**WHAT THE EXERCISE ASKS**
Every record must be reproduced exactly. Leave none out.
════════════════
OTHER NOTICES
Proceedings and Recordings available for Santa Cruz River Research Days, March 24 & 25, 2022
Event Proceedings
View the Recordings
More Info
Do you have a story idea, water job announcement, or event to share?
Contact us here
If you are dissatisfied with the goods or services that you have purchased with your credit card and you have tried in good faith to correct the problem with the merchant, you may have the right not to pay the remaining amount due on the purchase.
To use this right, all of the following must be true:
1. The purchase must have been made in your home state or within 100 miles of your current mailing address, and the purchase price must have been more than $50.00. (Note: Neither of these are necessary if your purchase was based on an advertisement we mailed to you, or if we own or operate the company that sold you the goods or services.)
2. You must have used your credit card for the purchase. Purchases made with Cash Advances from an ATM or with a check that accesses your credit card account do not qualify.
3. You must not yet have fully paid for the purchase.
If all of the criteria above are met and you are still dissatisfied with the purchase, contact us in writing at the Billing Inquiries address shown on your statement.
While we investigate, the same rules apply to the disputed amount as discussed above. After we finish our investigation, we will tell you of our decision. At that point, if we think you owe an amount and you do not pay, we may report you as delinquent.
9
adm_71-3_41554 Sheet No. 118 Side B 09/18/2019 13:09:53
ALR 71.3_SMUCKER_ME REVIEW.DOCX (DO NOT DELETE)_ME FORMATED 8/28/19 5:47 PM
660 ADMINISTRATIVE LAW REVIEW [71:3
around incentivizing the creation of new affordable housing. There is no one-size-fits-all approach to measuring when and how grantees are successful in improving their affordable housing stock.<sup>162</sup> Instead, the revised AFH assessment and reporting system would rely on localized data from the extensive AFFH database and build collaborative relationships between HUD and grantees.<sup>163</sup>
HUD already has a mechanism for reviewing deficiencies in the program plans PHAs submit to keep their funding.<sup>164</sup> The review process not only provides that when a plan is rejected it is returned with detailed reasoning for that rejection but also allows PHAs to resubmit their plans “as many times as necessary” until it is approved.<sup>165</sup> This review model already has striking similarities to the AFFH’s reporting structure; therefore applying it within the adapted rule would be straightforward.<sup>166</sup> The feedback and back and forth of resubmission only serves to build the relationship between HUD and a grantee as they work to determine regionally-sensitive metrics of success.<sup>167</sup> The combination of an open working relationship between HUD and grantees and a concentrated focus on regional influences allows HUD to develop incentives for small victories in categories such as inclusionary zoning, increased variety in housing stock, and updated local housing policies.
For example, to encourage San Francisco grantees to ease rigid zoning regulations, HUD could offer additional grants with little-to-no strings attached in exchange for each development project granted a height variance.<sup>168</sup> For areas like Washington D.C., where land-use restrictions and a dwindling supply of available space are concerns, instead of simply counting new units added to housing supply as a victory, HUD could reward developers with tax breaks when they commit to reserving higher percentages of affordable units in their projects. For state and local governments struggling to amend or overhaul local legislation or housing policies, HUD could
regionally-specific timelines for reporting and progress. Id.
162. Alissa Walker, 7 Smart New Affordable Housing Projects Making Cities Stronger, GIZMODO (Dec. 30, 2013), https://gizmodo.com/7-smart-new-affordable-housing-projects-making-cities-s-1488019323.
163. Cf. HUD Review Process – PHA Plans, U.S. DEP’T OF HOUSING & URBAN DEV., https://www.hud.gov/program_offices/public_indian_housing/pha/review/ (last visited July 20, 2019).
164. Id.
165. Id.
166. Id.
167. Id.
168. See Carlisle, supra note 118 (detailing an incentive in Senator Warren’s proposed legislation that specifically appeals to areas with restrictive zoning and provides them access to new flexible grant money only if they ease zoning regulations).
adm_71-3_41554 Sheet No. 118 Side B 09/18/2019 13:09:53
════════════════
**YOUR RESPONSE**
OTHER NOTICES
Proceedings and Recordings available for Santa Cruz River Research Days, March 24 & 25, 2022
Event Proceedings
View the Recordings
More Info
Do you have a story idea, water job announcement, or event to share?
Contact us here
If you are dissatisfied with the goods or services that you have purchased with your credit card and you have tried in good faith to correct the problem with the merchant, you may have the right not to pay the remaining amount due on the purchase.
To use this right, all of the following must be true:
1. The purchase must have been made in your home state or within 100 miles of your current mailing address, and the purchase price must have been more than $50.00. (Note: Neither of these are necessary if your purchase was based on an advertisement we mailed to you, or if we own or operate the company that sold you the goods or services.)
2. You must have used your credit card for the purchase. Purchases made with Cash Advances from an ATM or with a check that accesses your credit card account do not qualify.
3. You must not yet have fully paid for the purchase.
If all of the criteria above are met and you are still dissatisfied with the purchase, contact us in writing at the Billing Inquiries address shown on your statement.
While we investigate, the same rules apply to the disputed amount as discussed above. After we finish our investigation, we will tell you of our decision. At that point, if we think you owe an amount and you do not pay, we may report you as delinquent.
9
adm_71-3_41554 Sheet No. 118 Side B 09/18/2019 13:09:53
ALR 71.3_SMUCKER_ME REVIEW.DOCX (DO NOT DELETE)_ME FORMATED 8/28/19 5:47 PM
660 ADMINISTRATIVE LAW REVIEW [71:3
around incentivizing the creation of new affordable housing. There is no one-size-fits-all approach to measuring when and how grantees are successful in improving their affordable housing stock.<sup>162</sup> Instead, the revised AFH assessment and reporting system would rely on localized data from the extensive AFFH database and build collaborative relationships between HUD and grantees.<sup>163</sup>
HUD already has a mechanism for reviewing deficiencies in the program plans PHAs submit to keep their funding.<sup>164</sup> The review process not only provides that when a plan is rejected it is returned with detailed reasoning for that rejection but also allows PHAs to resubmit their plans “as many times as necessary” until it is approved.<sup>165</sup> This review model already has striking similarities to the AFFH’s reporting structure; therefore applying it within the adapted rule would be straightforward.<sup>166</sup> The feedback and back and forth of resubmission only serves to build the relationship between HUD and a grantee as they work to determine regionally-sensitive metrics of success.<sup>167</sup> The combination of an open working relationship between HUD and grantees and a concentrated focus on regional influences allows HUD to develop incentives for small victories in categories such as inclusionary zoning, increased variety in housing stock, and updated local housing policies.
For example, to encourage San Francisco grantees to ease rigid zoning regulations, HUD could offer additional grants with little-to-no strings attached in exchange for each development project granted a height variance.<sup>168</sup> For areas like Washington D.C., where land-use restrictions and a dwindling supply of available space are concerns, instead of simply counting new units added to housing supply as a victory, HUD could reward developers with tax breaks when they commit to reserving higher percentages of affordable units in their projects. For state and local governments struggling to amend or overhaul local legislation or housing policies, HUD could
regionally-specific timelines for reporting and progress. Id.
162. Alissa Walker, 7 Smart New Affordable Housing Projects Making Cities Stronger, GIZMODO (Dec. 30, 2013), https://gizmodo.com/7-smart-new-affordable-housing-projects-making-cities-s-1488019323.
163. Cf. HUD Review Process – PHA Plans, U.S. DEP’T OF HOUSING & URBAN DEV., https://www.hud.gov/program_offices/public_indian_housing/pha/review/ (last visited July 20, 2019).
164. Id.
165. Id.
166. Id.
167. Id.
168. See Carlisle, supra note 118 (detailing an incentive in Senator Warren’s proposed legislation that specifically appeals to areas with restrictive zoning and provides them access to new flexible grant money only if they ease zoning regulations).
adm_71-3_41554 Sheet No. 118 Side B 09/18/2019 13:09:53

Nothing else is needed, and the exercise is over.